In human relations both parties are flawed, and we are further compromised both in our giving and receiving of love. While it is true that we need to receive love, we also need to give it, to express affection and care for others in the ways that come naturally to us. Sometimes when my children were younger I recall being overwhelmed by the desire to express my love for them, and hardly knowing where to begin! In those days, they didn’t really mind if their mother hugged and cried over them, or played silly games and read and talked to them – how times change! The same applies to our parents, spouses and close friends. We want to show our love, and yet the gesture or word is firmly rejected – sent back like an unwanted gift.
How do we cope when those whom we love so dearly reject our loving? When our desire to be good for them can barely be expressed, because they have made it clear that our ways of giving love are unwelcome to them? It is this struggle which led me to Jesus’ yearning over the city of Jerusalem – and symbolically over all the nation of Israel, in its long history of rebellion against and rejection of the faithful love of God.
I know that when I do not express the love I want to give, I become sad, and somehow imprisoned – since I cannot express my loving, I cannot be myself. What is my right and proper response, the Christ-like loving response? How do I love people who do not want my love in the way I long to give it?
It seems that I have a choice, either to focus on my own rights – to express myself and be ‘fulfilled’ – or focus on them, their characters and needs, and to love them as far as they will allow me, in the ways that they can receive. Am I willing to trust God to look after my needs in this situation, to believe that I can experience this frustration and yet still go on living and giving joyfully because I am perfectly loved by Him?

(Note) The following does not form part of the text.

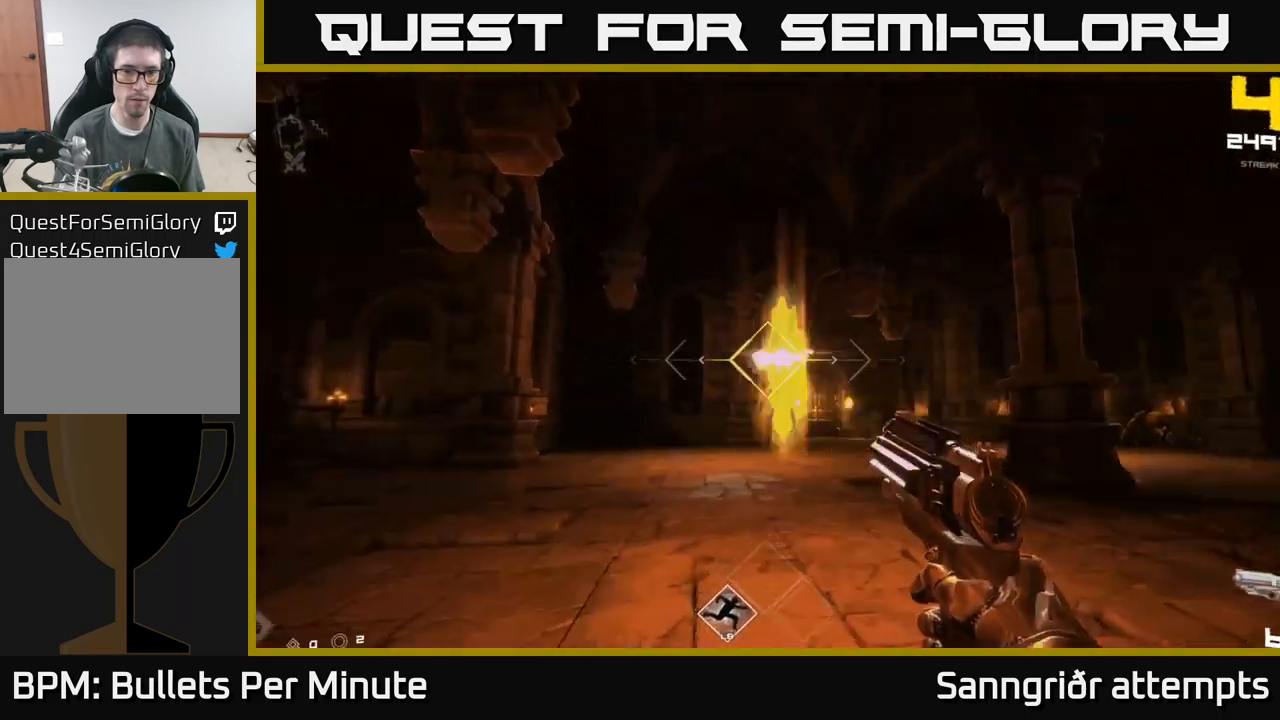
{"buttons": [], "left_stick": "up-left", "right_stick": "center", "events": [[33, "R2", "up"], [100, "left_stick", "left"], [233, "right_stick", "right"], [350, "right_stick", "center"], [450, "left_stick", "up-left"]]}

What did Jesus do? He loved the world so much, and we would not receive or honour that love in the way he desired to give it. But he loved us well enough to give himself to save us – from all our broken bitterness – and trusted God to ensure that all would be well, that his utterly sacrificial loving would finally be received by his people. He gave what we desperately needed, and did not insist on his rights as Messiah, the Anointed one, the Judge and Ruler of the world. In his letter to the church in Ephesus, Paul encourages the believers to ‘Submit to one another out of reverence for Christ’ – Ephesians 5.21. The word submit can also be read as ‘do not insist on your rights’…
Is this my answer? To acknowledge before God what I desire to do, to offer what I can do to him in love, and do what I may for those whom I love. In the name of Jesus, and only by the power of his spirit within me, I will tailor my loving, and bring the frustration of unexpressed affection and pain of rejected love to God for relief, healing and comfort. He is faithful, will I not trust him?